Divide by four
By glazou on Wednesday 10 August 2005, 11:40 - Mozilla - Permalink
Unfortunately, it seems that all the explanations the Mozilla Foundation gave were not enough. The kind of reactions below (real comments added to this blog) are still annoying because they are based on false assertions:
- " Im shocked, I am not happy about what MoFo will become within the next year "
- " Big money. this is indeed a sad day for MoFo "
- " Seems like all the good software is selling out. 2005 will be remembered as the year of the SELLOUT. If it's all about the money, then I'm back to using Maxthon/IE. As others have noted, it was good while it lasted, but some jackass always has to screw it up. "
So, in only three items because twelve items seem too much for some people:
- 1. What is the impact of the launch of Mozilla Corporation on the Mozilla projects ? Is there a commercial goal behind this change ?
- There is absolutely no impact. It's the same people, the same goal. The code remains free, open-source and tutti quanti.
- 2. Will the projects be managed differently and what's the impact on the community ?
- Again, nothing changes. No impact on the community, just visit #developers in irc.mozilla.org and you'll see by yourself. Nobody there is worried.
- 3. So why did the Foundation create a commercial subsidiary if it changes nothing ?
- Because it's easier. Who wants to do complex things when simple things are possible ? Mozilla needs money to survive, like it or not. So better be organized correctly to deal with partners.
Don't be paranoid, there's no hidden plan to be master-of-the-universe. From 1998 to 2005, you trusted the Mozilla team. You can still trust them. I trust them 10000%.

Comments
I completely understand, support and share your reaction, Daniel. These comments are obviously from people who have never met, even less worked, with the Mozilla team. When you know the dedication from Mitchell, Brendan and the rest (not forgetting Tristan in Europe too), it is difficult not to be shocked by comments like that. At least it shows that communicating our support for the Mozilla folks is important these days. Go team!
AMEN!
Could somebody explain me the difference why it is bad when people work on mozilla as employees of mozilla.com instead of previously netscape.com. The whole discussion is so insane. Mozilla has always been a project where OSS and buisiness met. For me this overlap is very fascinating and of the reasons to work on the project.
"Could somebody explain me the difference why it is bad when people work on mozilla as employees of mozilla.com instead of previously netscape.com. The whole discussion is so insane."
The same anti-business paranoia/idiocy was evident when all the open source fanatics would shun the Netscape browser as a piece of crap, but would go ga-ga over every nightly build of Mozilla. Nevermind that Netscape was almost completely identical to the Mozilla browser except with a few extra AOL-specific add-ons and a couple of advertising icons dumped on your desktop. (The one significant exception being when AOL did not ship the pop-up blocker in Netscape 7)

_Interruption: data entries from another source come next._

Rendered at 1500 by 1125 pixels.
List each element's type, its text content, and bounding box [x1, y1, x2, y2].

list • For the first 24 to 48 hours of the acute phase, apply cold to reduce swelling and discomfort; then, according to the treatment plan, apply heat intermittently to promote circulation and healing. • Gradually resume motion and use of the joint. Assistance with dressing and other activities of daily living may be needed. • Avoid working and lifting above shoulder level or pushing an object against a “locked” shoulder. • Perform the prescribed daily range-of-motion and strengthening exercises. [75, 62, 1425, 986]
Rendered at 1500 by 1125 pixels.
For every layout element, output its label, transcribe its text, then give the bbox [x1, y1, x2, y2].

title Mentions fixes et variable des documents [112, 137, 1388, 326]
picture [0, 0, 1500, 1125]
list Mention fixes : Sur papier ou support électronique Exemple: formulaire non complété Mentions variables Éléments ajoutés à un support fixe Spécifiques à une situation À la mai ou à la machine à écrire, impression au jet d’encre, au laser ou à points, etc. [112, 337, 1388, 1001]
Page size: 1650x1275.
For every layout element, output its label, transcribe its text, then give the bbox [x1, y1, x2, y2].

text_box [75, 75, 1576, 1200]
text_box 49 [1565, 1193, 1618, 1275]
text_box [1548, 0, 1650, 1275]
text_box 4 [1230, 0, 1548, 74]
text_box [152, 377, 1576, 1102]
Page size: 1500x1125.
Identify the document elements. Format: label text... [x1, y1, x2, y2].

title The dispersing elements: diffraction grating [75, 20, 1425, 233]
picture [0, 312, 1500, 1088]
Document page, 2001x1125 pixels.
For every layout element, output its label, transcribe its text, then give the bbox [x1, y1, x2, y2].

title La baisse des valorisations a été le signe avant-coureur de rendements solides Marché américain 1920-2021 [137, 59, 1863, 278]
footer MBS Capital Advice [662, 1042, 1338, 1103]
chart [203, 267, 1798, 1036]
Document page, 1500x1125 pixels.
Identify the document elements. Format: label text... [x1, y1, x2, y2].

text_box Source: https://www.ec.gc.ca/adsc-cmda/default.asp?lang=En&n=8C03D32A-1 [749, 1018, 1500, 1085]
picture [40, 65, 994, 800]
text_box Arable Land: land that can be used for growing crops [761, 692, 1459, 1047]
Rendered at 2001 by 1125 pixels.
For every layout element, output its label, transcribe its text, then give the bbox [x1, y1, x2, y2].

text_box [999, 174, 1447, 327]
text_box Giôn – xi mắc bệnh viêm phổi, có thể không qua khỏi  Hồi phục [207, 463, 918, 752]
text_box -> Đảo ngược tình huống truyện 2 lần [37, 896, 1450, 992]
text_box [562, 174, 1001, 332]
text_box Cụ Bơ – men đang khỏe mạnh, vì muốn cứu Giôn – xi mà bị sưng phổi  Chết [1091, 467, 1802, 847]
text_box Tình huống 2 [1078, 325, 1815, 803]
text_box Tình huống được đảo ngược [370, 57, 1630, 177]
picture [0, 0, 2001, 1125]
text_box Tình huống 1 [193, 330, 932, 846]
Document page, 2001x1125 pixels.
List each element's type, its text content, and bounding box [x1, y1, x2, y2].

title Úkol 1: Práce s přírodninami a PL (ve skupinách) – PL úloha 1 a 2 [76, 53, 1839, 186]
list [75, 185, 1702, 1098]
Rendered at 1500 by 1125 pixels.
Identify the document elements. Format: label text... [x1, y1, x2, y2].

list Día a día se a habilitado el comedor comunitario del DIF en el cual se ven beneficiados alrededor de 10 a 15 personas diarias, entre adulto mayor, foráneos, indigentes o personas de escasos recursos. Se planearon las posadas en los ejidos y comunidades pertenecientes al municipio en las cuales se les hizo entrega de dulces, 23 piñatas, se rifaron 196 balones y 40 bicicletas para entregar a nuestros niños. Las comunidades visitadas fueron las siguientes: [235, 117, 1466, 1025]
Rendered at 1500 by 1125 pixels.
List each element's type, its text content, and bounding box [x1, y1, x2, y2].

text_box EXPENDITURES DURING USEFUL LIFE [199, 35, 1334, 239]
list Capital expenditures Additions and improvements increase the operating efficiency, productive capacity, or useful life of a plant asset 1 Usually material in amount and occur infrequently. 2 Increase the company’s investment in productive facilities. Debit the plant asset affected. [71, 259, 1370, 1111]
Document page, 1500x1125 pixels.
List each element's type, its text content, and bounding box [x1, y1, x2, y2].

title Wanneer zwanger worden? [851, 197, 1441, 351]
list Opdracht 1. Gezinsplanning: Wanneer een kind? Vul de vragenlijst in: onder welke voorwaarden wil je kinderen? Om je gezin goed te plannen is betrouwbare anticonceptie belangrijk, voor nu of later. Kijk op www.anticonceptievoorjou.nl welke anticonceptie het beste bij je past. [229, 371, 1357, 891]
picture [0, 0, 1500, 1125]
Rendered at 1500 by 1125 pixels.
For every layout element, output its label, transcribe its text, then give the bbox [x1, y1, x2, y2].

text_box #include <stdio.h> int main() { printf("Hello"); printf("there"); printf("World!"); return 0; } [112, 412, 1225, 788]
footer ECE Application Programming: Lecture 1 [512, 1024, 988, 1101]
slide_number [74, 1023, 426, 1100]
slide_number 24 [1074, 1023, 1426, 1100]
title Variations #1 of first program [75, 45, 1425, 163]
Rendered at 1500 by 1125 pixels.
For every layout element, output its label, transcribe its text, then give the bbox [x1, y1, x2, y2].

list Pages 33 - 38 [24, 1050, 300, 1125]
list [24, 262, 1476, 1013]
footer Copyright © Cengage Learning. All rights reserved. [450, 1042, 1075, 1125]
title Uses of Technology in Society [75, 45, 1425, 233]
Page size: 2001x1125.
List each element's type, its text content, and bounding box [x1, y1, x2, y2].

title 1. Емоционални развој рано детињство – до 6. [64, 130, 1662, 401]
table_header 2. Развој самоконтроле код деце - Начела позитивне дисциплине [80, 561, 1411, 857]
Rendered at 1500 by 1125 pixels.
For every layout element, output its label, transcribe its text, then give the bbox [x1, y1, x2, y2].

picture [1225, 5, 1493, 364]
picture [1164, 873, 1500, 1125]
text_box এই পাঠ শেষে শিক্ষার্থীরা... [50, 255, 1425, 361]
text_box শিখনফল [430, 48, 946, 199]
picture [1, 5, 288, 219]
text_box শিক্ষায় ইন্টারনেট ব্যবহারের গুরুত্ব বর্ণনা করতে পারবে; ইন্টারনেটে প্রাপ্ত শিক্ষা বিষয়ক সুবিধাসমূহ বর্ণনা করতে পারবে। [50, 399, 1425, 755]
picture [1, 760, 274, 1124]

They also acted like Netscape employees were the spawn of Satan and Mozilla.org staffers were benevolent angels. Too bad the idiots couldn't grasp that both were getting their paychecks signed by AOL. Nor could they understand that AOL's funding made the Mozilla browser possible. Yes, there were a lot of morons making stupid decisions at AOL, but they were not the enemy. The concept of "don't bite the hand that feeds you" meant nothing to them.
The same idiots are now turning on the Mozilla Corporation. It is pretty pathetic.